Margaret Forster, best known for Elizabeth Barret Browning : a biography and Daphne du Maurier : The Secret Life of the Renowned Storyteller, presents us a novel in the guise of an edited diary of an ordinary woman, whose life spans the entire twentieth century. Born in 1901, Millicent King starts writing a personal diary on 26 November 1914, when she is just 13 years, recording the dramas of her life till the age of 94.
Starting on the eve of the first World War, the diary entries reveal the thoughts of an intelligent and extremely self-willed adolescent girl, her first crush, her preoccupations and her complaints against life, as she is forced to start dealing with the horrible realities of life. The family, touched by war several times during the narrative goes through a period of financial crisis, but survives to see some good times, as does Millicent who grows into a smart, independent career woman in the 1920s and 1930s. As a young adult Millicent’s professional experiences range from teaching in a school to being a governess for young girls, of which she befriends the latter for life. As she strikes out more and more on her own, refusing to “settle down” like society expected her, seeking adventure in her love life, I sunk deeper into the narrative, marveling at how so many of the dilemmas she faced back then are those of so many women even today.
1 August 1930
“I really do not know if I am attracted to Percy in that way or not. I like him. We get on well….I would like to feel within me when Percy touches me what I feel for Frank – oh that is clumsy and badly put but I know what I mean. But I don’t like Frank as much as I like Percy and I am not nearly as comfortable with him.”

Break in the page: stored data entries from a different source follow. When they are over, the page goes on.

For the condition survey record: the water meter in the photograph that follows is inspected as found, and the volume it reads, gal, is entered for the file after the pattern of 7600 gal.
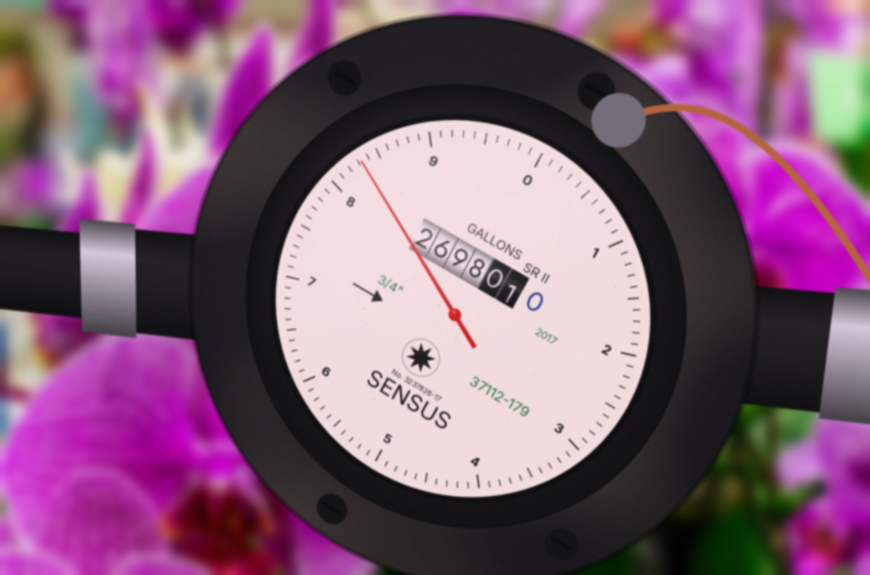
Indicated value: 2698008.3 gal
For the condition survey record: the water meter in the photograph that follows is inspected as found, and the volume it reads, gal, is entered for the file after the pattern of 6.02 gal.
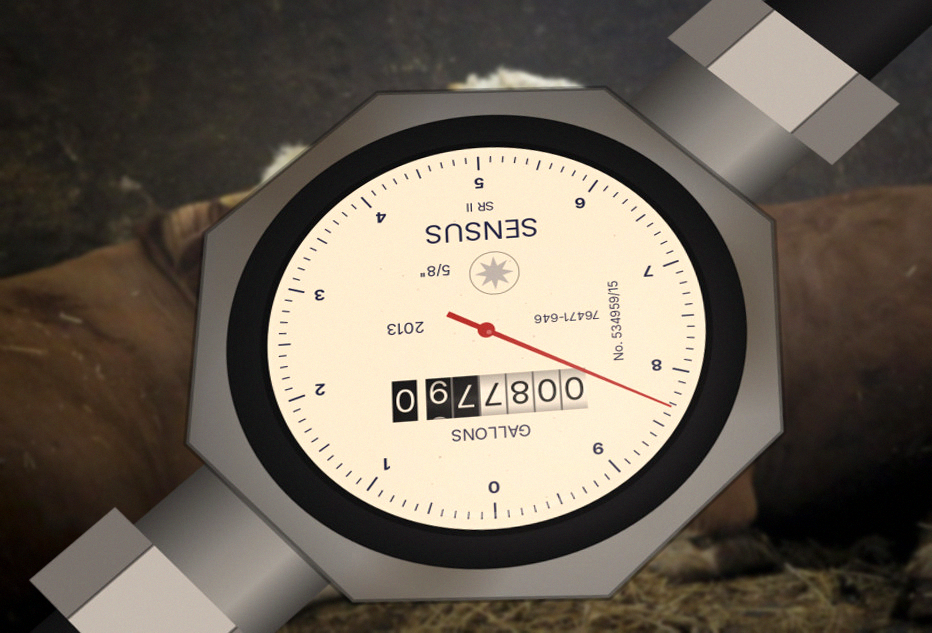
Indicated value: 87788.3 gal
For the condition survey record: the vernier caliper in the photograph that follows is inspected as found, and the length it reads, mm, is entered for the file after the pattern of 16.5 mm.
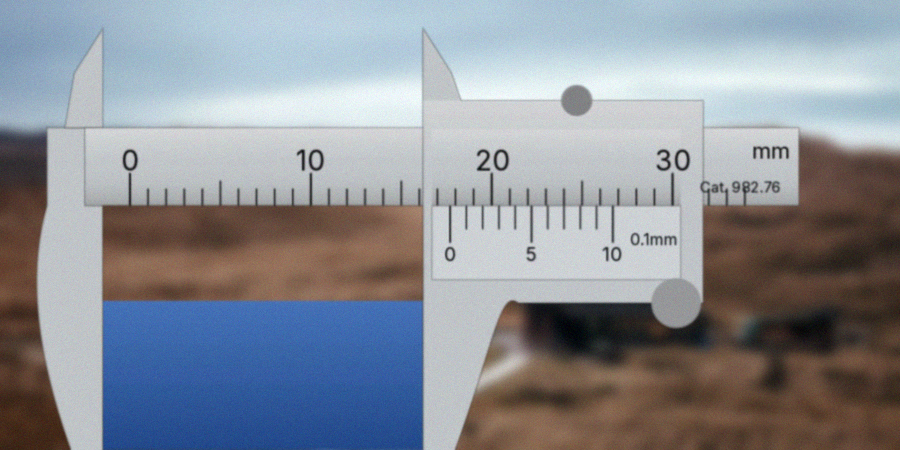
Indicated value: 17.7 mm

She refuses to marry both Frank and Percy, much to my surprise. Yearning for something meaningful, she finally settles down when she moves from her teaching career to social work and that’s where she meets Robert and falls in love. But Robert is a married man and she is forced to keep the relationship a secret. And then war is declared.
3 September 1939
“Oh God, it has happened, war declared and no hope any more, and yet I still cannot believe it. Why has it happened again, so soon after all that nightmare which went before? If only women were in charge, such a disaster would never have been allowed.”
Alone once Robert leaves to fight for England, Millicent joins the WVA (today the Royal Voluntary Service) and drives ambulances through the bombed streets of London. As the war rages on, Millicent loses most of her siblings, but the biggest blow comes when her sister Tilda and her husband are killed in a blitz bombing, forcing her into the role of a guardian and mother. Her life turned upside down, the diary’s tone changes…
Even though the book is a fictional account and Millicent never lived, the social and political background are meticulously accurate, from the accounts of the two wars to the discussions of women’s right to vote and the feminist movement. The narrative has everything one would expect from a personal diary – accounts of personal drama, with periods of apathy and petulance, signs of petty prejudices and selfish rants completing the diary writer’s personality.
Margaret Forster made me forget that this was but a novel, as I shed tears over Millicent’s losses and smiled at her victories. Though labeled “an ordinary woman” Millicent’s story is far from ordinary.